Reproduce the entries so that every line matches the original exactly.

++++ Available data

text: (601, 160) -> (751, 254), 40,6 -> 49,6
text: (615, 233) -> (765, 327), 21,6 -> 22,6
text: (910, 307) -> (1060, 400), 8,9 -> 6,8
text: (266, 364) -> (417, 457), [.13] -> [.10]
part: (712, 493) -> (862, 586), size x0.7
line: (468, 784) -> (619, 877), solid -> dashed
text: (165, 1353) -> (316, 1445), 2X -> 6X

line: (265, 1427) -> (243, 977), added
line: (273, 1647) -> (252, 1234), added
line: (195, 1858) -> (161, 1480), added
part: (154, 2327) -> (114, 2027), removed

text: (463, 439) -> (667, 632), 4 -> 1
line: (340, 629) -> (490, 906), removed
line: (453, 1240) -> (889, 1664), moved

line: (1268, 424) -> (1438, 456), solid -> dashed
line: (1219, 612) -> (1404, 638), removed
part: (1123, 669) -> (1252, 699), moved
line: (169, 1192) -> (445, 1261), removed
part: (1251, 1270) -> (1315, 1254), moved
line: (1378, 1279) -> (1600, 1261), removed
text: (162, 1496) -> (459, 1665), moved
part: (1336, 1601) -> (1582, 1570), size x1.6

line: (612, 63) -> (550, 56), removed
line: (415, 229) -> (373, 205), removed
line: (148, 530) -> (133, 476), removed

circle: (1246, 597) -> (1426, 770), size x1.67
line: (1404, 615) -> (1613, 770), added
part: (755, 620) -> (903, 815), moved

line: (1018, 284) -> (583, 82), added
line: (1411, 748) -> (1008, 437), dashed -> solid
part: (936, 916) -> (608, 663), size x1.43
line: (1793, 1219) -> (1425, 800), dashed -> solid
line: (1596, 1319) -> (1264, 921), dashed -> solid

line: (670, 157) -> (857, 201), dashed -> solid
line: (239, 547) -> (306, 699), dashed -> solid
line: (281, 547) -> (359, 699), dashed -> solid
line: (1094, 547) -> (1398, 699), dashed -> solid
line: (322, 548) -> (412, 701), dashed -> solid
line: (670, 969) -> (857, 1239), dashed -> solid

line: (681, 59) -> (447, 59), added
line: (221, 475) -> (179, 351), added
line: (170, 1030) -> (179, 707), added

++++++++

**Reply:**
text: (601, 160) -> (751, 254), 40,6 -> 49,6
text: (615, 233) -> (765, 327), 21,6 -> 22,6
text: (910, 307) -> (1060, 400), 8,9 -> 6,8
text: (266, 364) -> (417, 457), [.13] -> [.10]
part: (712, 493) -> (862, 586), size x0.7
line: (468, 784) -> (619, 877), solid -> dashed
text: (165, 1353) -> (316, 1445), 2X -> 6X

line: (265, 1427) -> (243, 977), added
line: (273, 1647) -> (252, 1234), added
line: (195, 1858) -> (161, 1480), added
part: (154, 2327) -> (114, 2027), removed

text: (463, 439) -> (667, 632), 4 -> 1
line: (340, 629) -> (490, 906), removed
line: (453, 1240) -> (889, 1664), moved

line: (1268, 424) -> (1438, 456), solid -> dashed
line: (1219, 612) -> (1404, 638), removed
part: (1123, 669) -> (1252, 699), moved
line: (169, 1192) -> (445, 1261), removed
part: (1251, 1270) -> (1315, 1254), moved
line: (1378, 1279) -> (1600, 1261), removed
text: (162, 1496) -> (459, 1665), moved
part: (1336, 1601) -> (1582, 1570), size x1.6

line: (612, 63) -> (550, 56), removed
line: (415, 229) -> (373, 205), removed
line: (148, 530) -> (133, 476), removed

circle: (1246, 597) -> (1426, 770), size x1.67
line: (1404, 615) -> (1613, 770), added
part: (755, 620) -> (903, 815), moved

line: (1018, 284) -> (583, 82), added
line: (1411, 748) -> (1008, 437), dashed -> solid
part: (936, 916) -> (608, 663), size x1.43
line: (1793, 1219) -> (1425, 800), dashed -> solid
line: (1596, 1319) -> (1264, 921), dashed -> solid

line: (670, 157) -> (857, 201), dashed -> solid
line: (239, 547) -> (306, 699), dashed -> solid
line: (281, 547) -> (359, 699), dashed -> solid
line: (1094, 547) -> (1398, 699), dashed -> solid
line: (322, 548) -> (412, 701), dashed -> solid
line: (670, 969) -> (857, 1239), dashed -> solid

line: (681, 59) -> (447, 59), added
line: (221, 475) -> (179, 351), added
line: (170, 1030) -> (179, 707), added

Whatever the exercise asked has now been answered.